1st Governor of Kaluga Oblast
- In office 25 September 1991 – 7 March 1996
- Succeeded by: Oleg Savchenko

Personal details
- Born: Aleksandr Vasilyevich Deryargin 19 February 1941 Churkinskaya, Vilegodsky District, Arkhangelsk Oblast, RSFSR, Soviet Union
- Died: 16 July 2010 (aged 69) Kaluga, Russia

= Aleksandr Deryagin =

Russian politician

Aleksandr Vasilyevich Deryagin (Russian: Александр Васильевич Дерягин; 19 February 1941 – 16 July 2010), was a Russian politician who had served as the first Governor of Kaluga Oblast from 1991 to 1996. He was the corresponding member of the Russian Academy of Sciences in 1991.

==Biography==
Aleksandr Deryargin was born on 19 February 1941. In 1990, Deryagin was elected a people's deputy of the RSFSR, and in 1991 he was the chairman of the committee on science and public education of the Supreme Council of Russia.
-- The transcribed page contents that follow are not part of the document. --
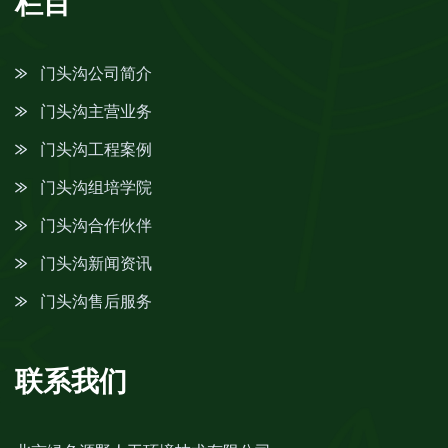
栏目
门头沟公司简介
门头沟主营业务
门头沟工程案例
门头沟组培学院
门头沟合作伙伴
门头沟新闻资讯
门头沟售后服务
联系我们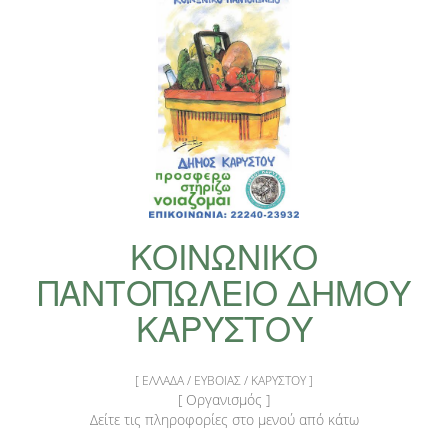
ΚΟΙΝΩΝΙΚΟ
ΠΑΝΤΟΠΩΛΕΙΟ ΔΗΜΟΥ
ΚΑΡΥΣΤΟΥ
[ ΕΛΛΑΔΑ / ΕΥΒΟΙΑΣ / ΚΑΡΥΣΤΟΥ ]
[ Οργανισμός ]
Δείτε τις πληροφορίες στο μενού από κάτω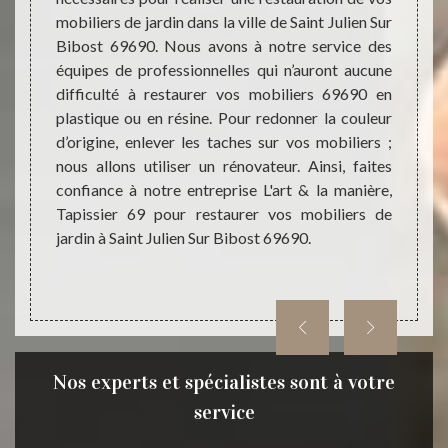
mobiliers de jardin dans la ville de Saint Julien Sur
et peu
ant que
Bibost 69690. Nous avons à notre service des
extéri
aptes à
équipes de professionnelles qui n’auront aucune
besoin
comme :
difficulté à restaurer vos mobiliers 69690 en
sollici
sée ; le
plastique ou en résine. Pour redonner la couleur
maniè
dans le
d’origine, enlever les taches sur vos mobiliers ;
matéri
anière,
nous allons utiliser un rénovateur. Ainsi, faites
L'art 
lutions
confiance à notre entreprise L'art & la manière,
difficu
 69690.
Tapissier 69 pour restaurer vos mobiliers de
manièr
uration
jardin à Saint Julien Sur Bibost 69690.
donne
t 69690
extéri
manière,
Nos experts et spécialistes sont à votre
service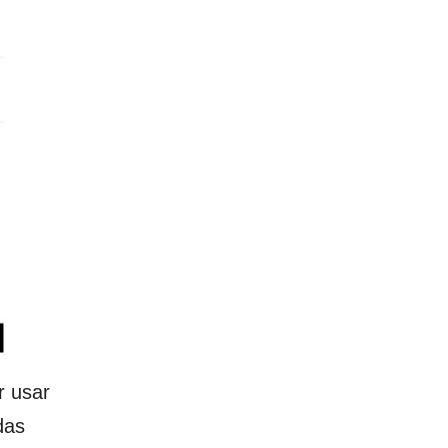
r usar
das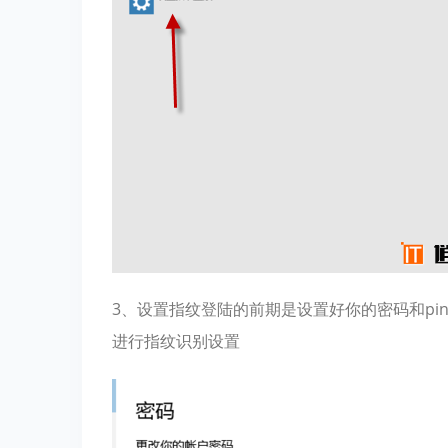
3、设置指纹登陆的前期是设置好你的密码和pin
进行指纹识别设置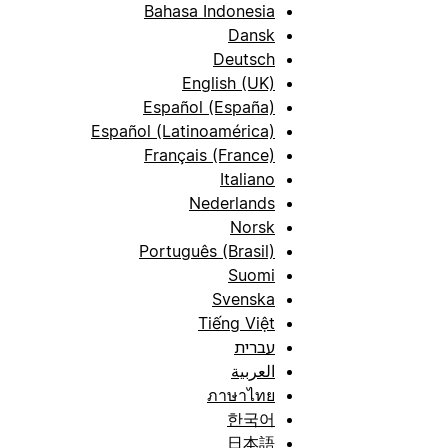
Bahasa Indonesia
Dansk
Deutsch
English (UK)
Español (España)
Español (Latinoamérica)
Français (France)
Italiano
Nederlands
Norsk
Português (Brasil)
Suomi
Svenska
Tiếng Việt
עברית
العربية
ภาษาไทย
한국어
日本語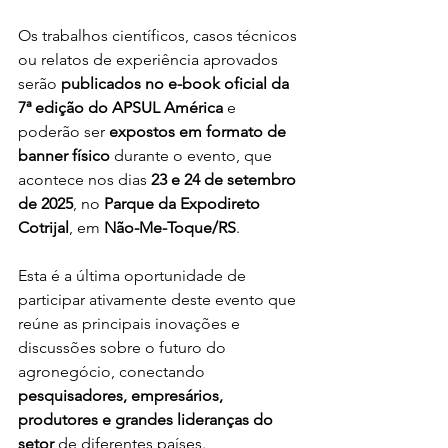
Os trabalhos científicos, casos técnicos 
ou relatos de experiência aprovados 
serão 
publicados no e-book oficial da 
7ª edição do APSUL América
 e 
poderão ser 
expostos em formato de 
banner físico
 durante o evento, que 
acontece nos dias 
23 e 24 de setembro 
de 2025
, no 
Parque da Expodireto 
Cotrijal
, em 
Não-Me-Toque/RS
.
Esta é a última oportunidade de 
participar ativamente deste evento que 
reúne as principais inovações e 
discussões sobre o futuro do 
agronegócio, conectando 
pesquisadores, empresários, 
produtores e grandes lideranças do 
setor
 de diferentes países.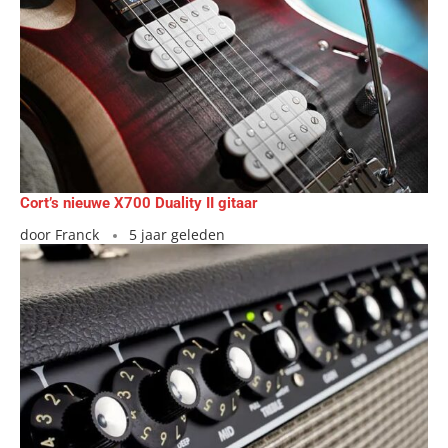
Cort’s nieuwe X700 Duality II gitaar
door
Franck
5 jaar geleden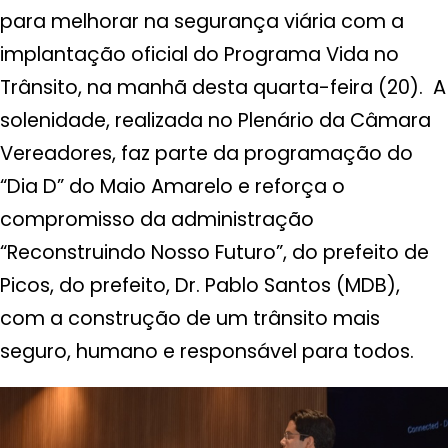
para melhorar na segurança viária com a
implantação oficial do Programa Vida no
Trânsito, na manhã desta quarta-feira (20). A
solenidade, realizada no Plenário da Câmara
Vereadores, faz parte da programação do
“Dia D” do Maio Amarelo e reforça o
compromisso da administração
“Reconstruindo Nosso Futuro”, do prefeito de
Picos, do prefeito, Dr. Pablo Santos (MDB),
com a construção de um trânsito mais
seguro, humano e responsável para todos.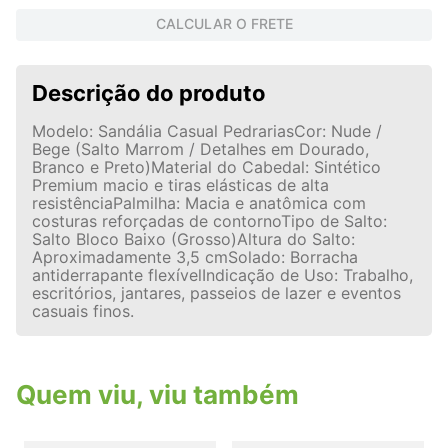
CALCULAR O FRETE
Descrição do produto
Modelo: Sandália Casual PedrariasCor: Nude /
Bege (Salto Marrom / Detalhes em Dourado,
Branco e Preto)Material do Cabedal: Sintético
Premium macio e tiras elásticas de alta
resistênciaPalmilha: Macia e anatômica com
costuras reforçadas de contornoTipo de Salto:
Salto Bloco Baixo (Grosso)Altura do Salto:
Aproximadamente 3,5 cmSolado: Borracha
antiderrapante flexívelIndicação de Uso: Trabalho,
escritórios, jantares, passeios de lazer e eventos
casuais finos.
Quem viu, viu também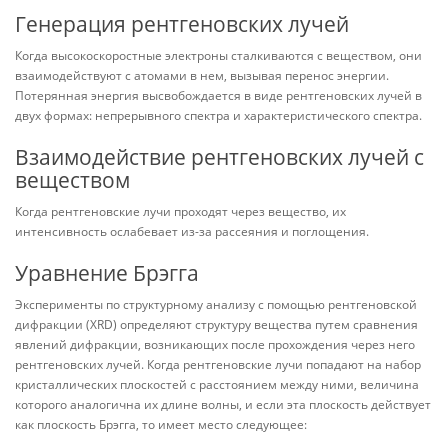
Генерация рентгеновских лучей
Когда высокоскоростные электроны сталкиваются с веществом, они
взаимодействуют с атомами в нем, вызывая перенос энергии.
Потерянная энергия высвобождается в виде рентгеновских лучей в
двух формах: непрерывного спектра и характеристического спектра.
Взаимодействие рентгеновских лучей с
веществом
Когда рентгеновские лучи проходят через вещество, их
интенсивность ослабевает из-за рассеяния и поглощения.
Уравнение Брэгга
Эксперименты по структурному анализу с помощью рентгеновской
дифракции (XRD) определяют структуру вещества путем сравнения
явлений дифракции, возникающих после прохождения через него
рентгеновских лучей. Когда рентгеновские лучи попадают на набор
кристаллических плоскостей с расстоянием между ними, величина
которого аналогична их длине волны, и если эта плоскость действует
как плоскость Брэгга, то имеет место следующее: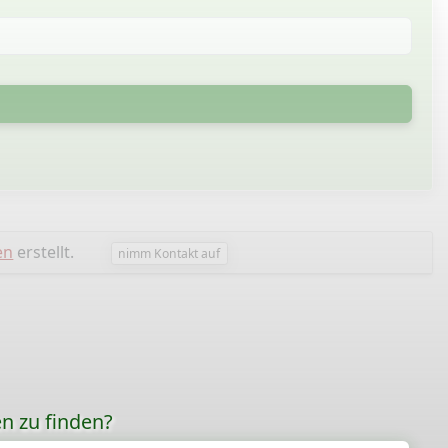
en
erstellt.
nimm Kontakt auf
n zu finden?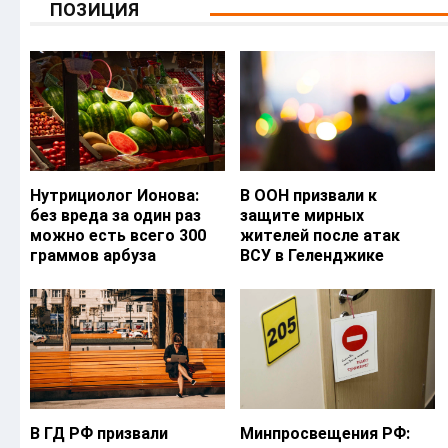
ПОЗИЦИЯ
Нутрициолог Ионова:
В ООН призвали к
без вреда за один раз
защите мирных
можно есть всего 300
жителей после атак
граммов арбуза
ВСУ в Геленджике
В ГД РФ призвали
Минпросвещения РФ: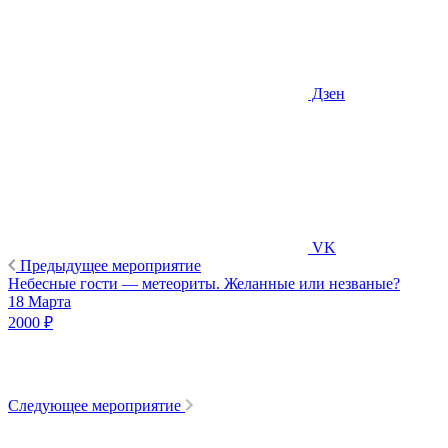
Дзен
VK
Предыдущее мероприятие
Небесные гости — метеориты. Желанные или незваные?
18 Марта
2000 ₽
Следующее мероприятие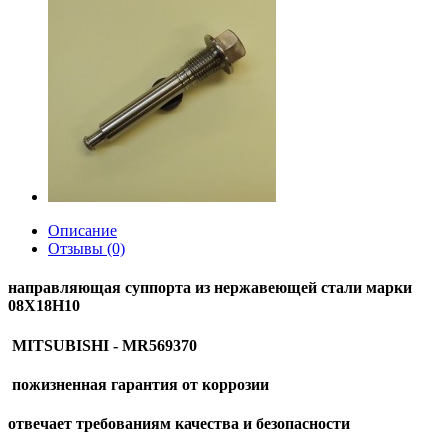
Описание
Отзывы (0)
направляющая суппорта из нержавеющей стали марки
08Х18Н10
MITSUBISHI - MR569370
пожизненная гарантия от коррозии
отвечает требованиям качества и безопасности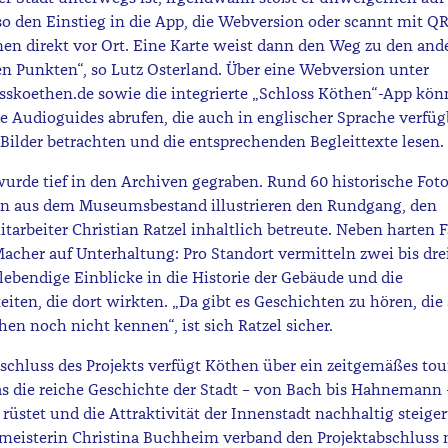
so den Einstieg in die App, die Webversion oder scannt mit Q
en direkt vor Ort. Eine Karte weist dann den Weg zu den and
en Punkten“, so Lutz Osterland. Über eine Webversion unter
skoethen.de sowie die integrierte „Schloss Köthen“-App kö
e Audioguides abrufen, die auch in englischer Sprache verfüg
 Bilder betrachten und die entsprechenden Begleittexte lesen.
wurde tief in den Archiven gegraben. Rund 60 historische Fot
n aus dem Museumsbestand illustrieren den Rundgang, den
rbeiter Christian Ratzel inhaltlich betreute. Neben harten 
Macher auf Unterhaltung: Pro Standort vermitteln zwei bis dre
ebendige Einblicke in die Historie der Gebäude und die
eiten, die dort wirkten. „Da gibt es Geschichten zu hören, die
en noch nicht kennen“, ist sich Ratzel sicher.
chluss des Projekts verfügt Köthen über ein zeitgemäßes tou
s die reiche Geschichte der Stadt – von Bach bis Hahnemann –
a rüstet und die Attraktivität der Innenstadt nachhaltig steige
meisterin Christina Buchheim verband den Projektabschluss 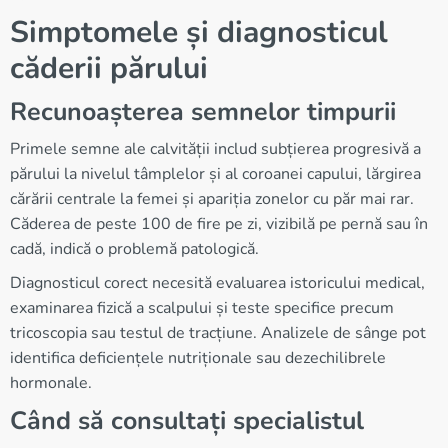
Simptomele și diagnosticul
căderii părului
Recunoașterea semnelor timpurii
Primele semne ale calvității includ subțierea progresivă a
părului la nivelul tâmplelor și al coroanei capului, lărgirea
cărării centrale la femei și apariția zonelor cu păr mai rar.
Căderea de peste 100 de fire pe zi, vizibilă pe pernă sau în
cadă, indică o problemă patologică.
Diagnosticul corect necesită evaluarea istoricului medical,
examinarea fizică a scalpului și teste specifice precum
tricoscopia sau testul de tracțiune. Analizele de sânge pot
identifica deficiențele nutriționale sau dezechilibrele
hormonale.
Când să consultați specialistul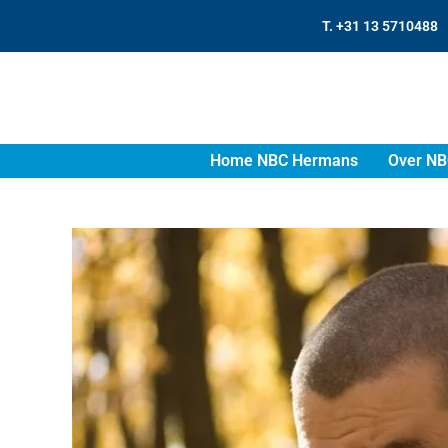
T. +31 13 5710488
Home NBC Hermans
Over NB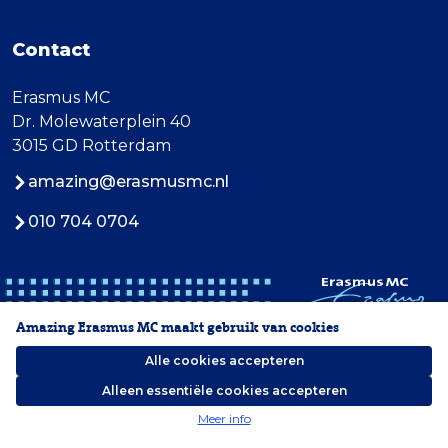
Contact
Erasmus MC
Dr. Molewaterplein 40
3015 GD Rotterdam
amazing@erasmusmc.nl
010 704 0704
Amazing Erasmus MC maakt gebruik van cookies
Alle cookies accepteren
Alleen essentiële cookies accepteren
2026 Erasmus MC
Meer info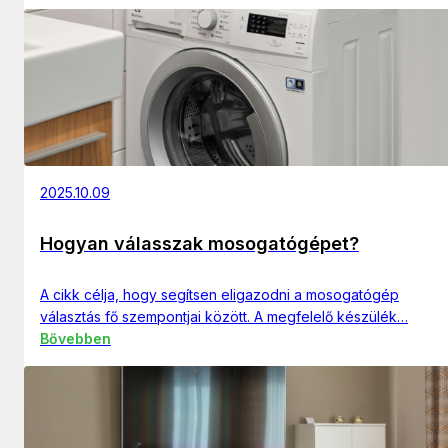
2025.10.09
Hogyan válasszak mosogatógépet?
A cikk célja, hogy segítsen eligazodni a mosogatógép
választás fő szempontjai között. A megfelelő készülék…
Bővebben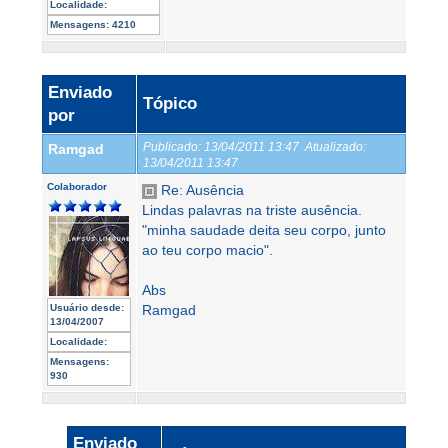
Localidade:
Mensagens:
4210
Enviado
Tópico
por
Publicado:
13/04/2011 13:47
Atualizado:
Ramgad
13/04/2011 13:47
Colaborador
Re: Ausência
Lindas palavras na triste ausência.
"minha saudade deita seu corpo, junto
ao teu corpo macio".
Abs
Usuário desde:
Ramgad
13/04/2007
Localidade:
Mensagens:
930
Enviado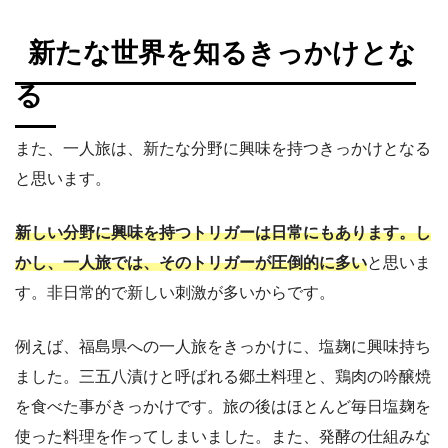
新たな世界を知るきっかけとな
る
また、一人旅は、新たな分野に興味を持つきっかけとなる
と思います。
新しい分野に興味を持つトリガーは日常にもあります。し
かし、一人旅では、そのトリガーが圧倒的に多い
と思いま
す。非日常的で新しい刺激が多いからです。
例えば、福島県への一人旅をきっかけに、塩麹に興味持ち
ました。三五八漬けと呼ばれる郷土料理と、鶏肉の吟醸焼
を食べた事がきっかけです。旅の後はほとんど毎日塩麹を
使った料理を作ってしまいました。また、発酵の仕組みな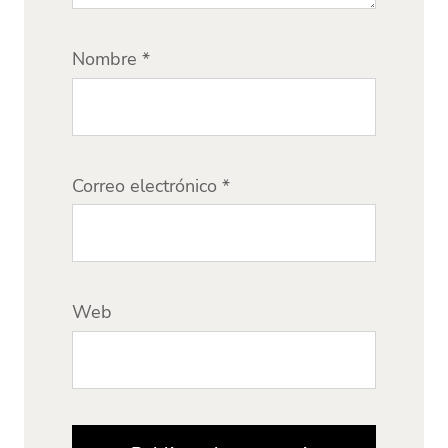
Nombre
*
Correo electrónico
*
Web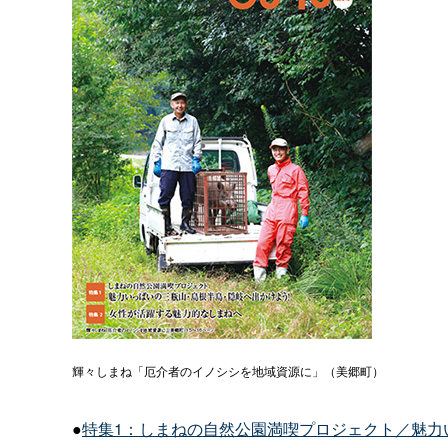
輝々しまね「厄介者のイノシシを地域資源に」（美郷町）
●
特集1：しまねの自然公園満喫プロジェクト／魅力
In the same year, he was a corresponding member of the Russian Academy of Sciences. In 1997, he was the President of the Kaluga Scientific Center. Aleksandr Vasilyevich Deryagin died in Kaluga on 16 July 2010. In 2011, the Kaluga Regional Research Center was renamed dedicated to his name in his memory.